One of the semi-forgotten early arcade classics is Lunar Lander, possibly because by today’s standards it’s a gameplay concept rather than a full game.  Robotron, Asteroids, and Pac-Man all had a strong gameplay arc but Lunar Lander was more about mastering a single control system until inevitably running out of gas.  Rashlander is Lunar Lander fused with an action-roguelike, where you pilot a nimble ship that can thrust and rotate through a crowded outer space while nursing the fuel supply to make it to the next gas pad.  Platforms on the mini-planets are fairly common but take a little finesse to land on, with the rewards ranging from a full tank of gas to one of a selection of permanent power-ups.  That latter option tends to be a mixed bag because many of them balance their upgrades with questionable side-effects.  Getting a bigger gas meter is nice but the scrambled l33t-t3x7 can be tricky to manage, while a hefty scoring bonus comes at the price of a constantly leaking fuel tank.  Managing the consequences of a decision is all part of a good roguelike, though, and exploiting the advantages can go a long way towards finding the secrets hidden in Rashlander’s colorful retro-space.

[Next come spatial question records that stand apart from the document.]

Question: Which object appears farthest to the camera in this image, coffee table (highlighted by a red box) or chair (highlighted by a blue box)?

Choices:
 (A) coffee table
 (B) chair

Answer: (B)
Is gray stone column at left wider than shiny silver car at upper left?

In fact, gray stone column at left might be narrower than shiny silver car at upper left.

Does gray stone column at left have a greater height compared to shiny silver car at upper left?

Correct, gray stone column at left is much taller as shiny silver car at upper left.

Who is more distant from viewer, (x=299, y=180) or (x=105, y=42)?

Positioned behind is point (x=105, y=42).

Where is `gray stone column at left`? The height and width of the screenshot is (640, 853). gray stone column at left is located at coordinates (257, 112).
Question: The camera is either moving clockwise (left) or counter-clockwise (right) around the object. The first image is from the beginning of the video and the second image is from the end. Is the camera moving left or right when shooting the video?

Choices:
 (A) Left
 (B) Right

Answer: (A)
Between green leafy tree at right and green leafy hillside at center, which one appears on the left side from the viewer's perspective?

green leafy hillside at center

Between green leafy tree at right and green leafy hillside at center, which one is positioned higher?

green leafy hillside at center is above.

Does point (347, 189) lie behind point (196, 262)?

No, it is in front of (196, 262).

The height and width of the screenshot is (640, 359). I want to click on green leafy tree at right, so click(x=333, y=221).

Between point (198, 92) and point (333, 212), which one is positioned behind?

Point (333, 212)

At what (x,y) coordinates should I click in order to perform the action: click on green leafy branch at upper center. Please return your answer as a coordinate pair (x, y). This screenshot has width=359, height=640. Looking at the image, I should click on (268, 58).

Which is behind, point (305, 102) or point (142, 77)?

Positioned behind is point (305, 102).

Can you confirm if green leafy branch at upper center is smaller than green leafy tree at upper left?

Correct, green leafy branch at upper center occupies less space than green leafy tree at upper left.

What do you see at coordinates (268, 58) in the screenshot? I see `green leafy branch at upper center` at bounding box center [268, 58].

Rashlander launched today and is well worth a look.  I’ve been playing it for a couple of weeks now thanks to its original intended launch in late July, and keep getting drawn back for another round or two in its dangerously cluttered universe.  Trying different ships, questing after unique upgrades, flying to a mysterious indicators, and more make each level a choice between zipping to the exit or exploring to see what it hides.  It’s a sneakily replayable update of an arcade classic, so give a look to the launch trailer to see it in action or just head over to Steam to check it out.  Alternately, if the $3.59 pricing for launch week seems a little too light, there’s a fantastic arcade cabinet available at a mere $3499.99 that makes me wish I was significantly richer than I actually am.